In a coastal city in the southern Philippines, thousands of young workers log online every day to support the booming business of artificial intelligence.
In dingy Internet cafes, jam-packed office spaces or at home, they annotate the masses of data that American companies need to train their artificial intelligence models. The workers differentiate pedestrians from palm trees in videos used to develop the algorithms for automated driving; they label images so AI can generate representations of politicians and celebrities; they edit chunks of text to ensure language models like ChatGPT don't churn out gibberish.
More than 2 million people in the Philippines perform this type of "crowdwork," according to informal government estimates, as part of AI's vast underbelly. While AI is often thought of as human-free machine learning, the technology actually relies on the labor-intensive efforts of a workforce spread across much of the Global South and often subject to exploitation.

▸ **TASKS TO COMPLETE**:
A. According to the text on AI crowdwork, about how many people in the Philippines do this kind of work, based on informal government estimates?
B. Summarize the text on AI crowdwork in the Philippines in two sentences.
C. Continue the text on AI crowdwork in the Philippines from the point where it stops.
The records that come next are separate material and have no connection to the text about AI data work in the Philippines.

▸ **INFORMATION SHOWN**:
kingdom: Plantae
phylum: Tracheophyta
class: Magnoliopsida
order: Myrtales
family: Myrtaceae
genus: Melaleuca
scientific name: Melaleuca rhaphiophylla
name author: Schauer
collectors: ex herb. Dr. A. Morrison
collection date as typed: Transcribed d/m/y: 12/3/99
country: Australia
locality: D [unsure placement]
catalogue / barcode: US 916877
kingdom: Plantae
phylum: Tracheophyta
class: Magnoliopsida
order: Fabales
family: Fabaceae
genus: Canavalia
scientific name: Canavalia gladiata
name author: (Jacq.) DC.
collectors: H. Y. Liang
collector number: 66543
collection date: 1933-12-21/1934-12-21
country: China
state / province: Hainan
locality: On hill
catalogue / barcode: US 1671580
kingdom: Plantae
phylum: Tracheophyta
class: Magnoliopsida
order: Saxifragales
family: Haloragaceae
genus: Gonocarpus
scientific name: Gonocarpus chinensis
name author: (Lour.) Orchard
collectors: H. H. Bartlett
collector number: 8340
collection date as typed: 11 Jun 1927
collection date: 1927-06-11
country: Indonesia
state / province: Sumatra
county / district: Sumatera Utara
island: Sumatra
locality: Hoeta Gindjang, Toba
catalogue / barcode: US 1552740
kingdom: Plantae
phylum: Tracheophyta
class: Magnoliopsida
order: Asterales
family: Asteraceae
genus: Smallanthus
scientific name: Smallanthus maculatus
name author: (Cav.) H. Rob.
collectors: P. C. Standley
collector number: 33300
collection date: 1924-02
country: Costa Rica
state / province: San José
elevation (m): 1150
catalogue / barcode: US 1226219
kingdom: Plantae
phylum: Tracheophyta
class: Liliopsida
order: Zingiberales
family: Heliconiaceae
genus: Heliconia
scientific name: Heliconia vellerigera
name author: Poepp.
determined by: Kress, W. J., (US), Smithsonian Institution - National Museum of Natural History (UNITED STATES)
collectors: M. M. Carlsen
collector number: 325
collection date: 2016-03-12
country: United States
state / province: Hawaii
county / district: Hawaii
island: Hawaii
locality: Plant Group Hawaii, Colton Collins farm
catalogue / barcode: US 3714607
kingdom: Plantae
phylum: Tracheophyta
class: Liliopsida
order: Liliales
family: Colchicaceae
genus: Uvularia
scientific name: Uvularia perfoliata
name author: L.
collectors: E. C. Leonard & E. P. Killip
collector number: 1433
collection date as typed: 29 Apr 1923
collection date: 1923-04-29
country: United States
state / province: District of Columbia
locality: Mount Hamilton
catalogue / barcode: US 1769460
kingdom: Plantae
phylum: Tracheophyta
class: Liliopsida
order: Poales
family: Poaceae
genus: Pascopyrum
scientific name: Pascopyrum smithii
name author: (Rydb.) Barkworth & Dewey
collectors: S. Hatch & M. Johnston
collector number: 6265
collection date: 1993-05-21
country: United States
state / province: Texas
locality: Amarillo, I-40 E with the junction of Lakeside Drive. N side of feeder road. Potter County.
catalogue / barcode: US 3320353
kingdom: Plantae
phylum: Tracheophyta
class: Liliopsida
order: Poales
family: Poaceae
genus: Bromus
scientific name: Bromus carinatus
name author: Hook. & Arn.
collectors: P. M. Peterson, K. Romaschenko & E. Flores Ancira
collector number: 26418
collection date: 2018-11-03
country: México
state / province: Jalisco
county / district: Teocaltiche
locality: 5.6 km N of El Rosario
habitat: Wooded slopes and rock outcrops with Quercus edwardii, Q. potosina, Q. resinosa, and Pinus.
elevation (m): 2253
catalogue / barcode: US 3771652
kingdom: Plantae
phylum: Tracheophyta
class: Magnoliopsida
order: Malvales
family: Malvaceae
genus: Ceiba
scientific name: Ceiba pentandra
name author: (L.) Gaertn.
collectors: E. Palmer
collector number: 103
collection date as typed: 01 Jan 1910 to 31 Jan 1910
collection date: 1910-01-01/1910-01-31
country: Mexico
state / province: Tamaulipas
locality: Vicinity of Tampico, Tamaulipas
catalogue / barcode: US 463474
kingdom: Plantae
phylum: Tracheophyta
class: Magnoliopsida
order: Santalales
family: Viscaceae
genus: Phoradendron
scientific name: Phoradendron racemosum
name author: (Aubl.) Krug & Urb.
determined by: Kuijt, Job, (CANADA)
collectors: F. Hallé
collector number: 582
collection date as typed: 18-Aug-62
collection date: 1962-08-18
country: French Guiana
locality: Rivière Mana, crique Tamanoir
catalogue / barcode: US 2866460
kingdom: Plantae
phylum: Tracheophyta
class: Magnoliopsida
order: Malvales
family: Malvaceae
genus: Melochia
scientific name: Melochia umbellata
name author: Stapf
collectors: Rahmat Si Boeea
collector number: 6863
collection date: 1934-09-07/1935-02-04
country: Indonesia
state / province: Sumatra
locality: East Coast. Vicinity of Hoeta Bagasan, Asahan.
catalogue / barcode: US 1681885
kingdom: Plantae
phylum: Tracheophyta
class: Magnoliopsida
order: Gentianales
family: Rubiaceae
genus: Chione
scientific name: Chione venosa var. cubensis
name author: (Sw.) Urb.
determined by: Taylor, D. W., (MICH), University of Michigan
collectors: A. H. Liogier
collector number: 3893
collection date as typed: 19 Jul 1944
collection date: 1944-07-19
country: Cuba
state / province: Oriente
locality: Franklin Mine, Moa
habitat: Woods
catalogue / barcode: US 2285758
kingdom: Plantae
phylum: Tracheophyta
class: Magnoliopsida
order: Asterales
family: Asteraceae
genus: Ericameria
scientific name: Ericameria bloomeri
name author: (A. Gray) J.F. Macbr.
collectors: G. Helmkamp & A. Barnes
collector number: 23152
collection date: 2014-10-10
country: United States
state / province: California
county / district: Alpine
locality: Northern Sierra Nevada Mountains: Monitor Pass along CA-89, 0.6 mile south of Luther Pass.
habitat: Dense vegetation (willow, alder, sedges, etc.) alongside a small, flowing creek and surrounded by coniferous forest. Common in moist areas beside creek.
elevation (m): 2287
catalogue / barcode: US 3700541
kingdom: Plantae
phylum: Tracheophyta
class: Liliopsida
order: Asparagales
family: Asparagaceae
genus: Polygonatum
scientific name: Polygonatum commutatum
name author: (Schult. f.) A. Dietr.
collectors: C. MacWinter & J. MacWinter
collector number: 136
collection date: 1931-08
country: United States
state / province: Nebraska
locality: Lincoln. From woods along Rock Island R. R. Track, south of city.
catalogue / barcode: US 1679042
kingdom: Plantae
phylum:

▸ **EXERCISE RESULTS**:
A. More than 2 million people.

B. In a coastal city in the southern Philippines, thousands of young workers annotate the data American companies need to train AI models, labeling video, images and text. More than 2 million Filipinos do this crowdwork, showing that AI depends on a labor-intensive workforce across the Global South that is often subject to exploitation.

C.
The mathematical models underpinning AI tools get smarter by analyzing large data sets, which need to be accurate, precise and legible to be useful. Low-quality data yields low-quality AI. So click by click, a largely unregulated army of humans is transforming the raw data into AI feedstock.
In the Philippines, one of the world's biggest destinations for outsourced digital work, former employees say that at least 10,000 of these workers do this labor on a platform called Remotasks, which is owned by the $7-billion San Francisco start-up Scale AI.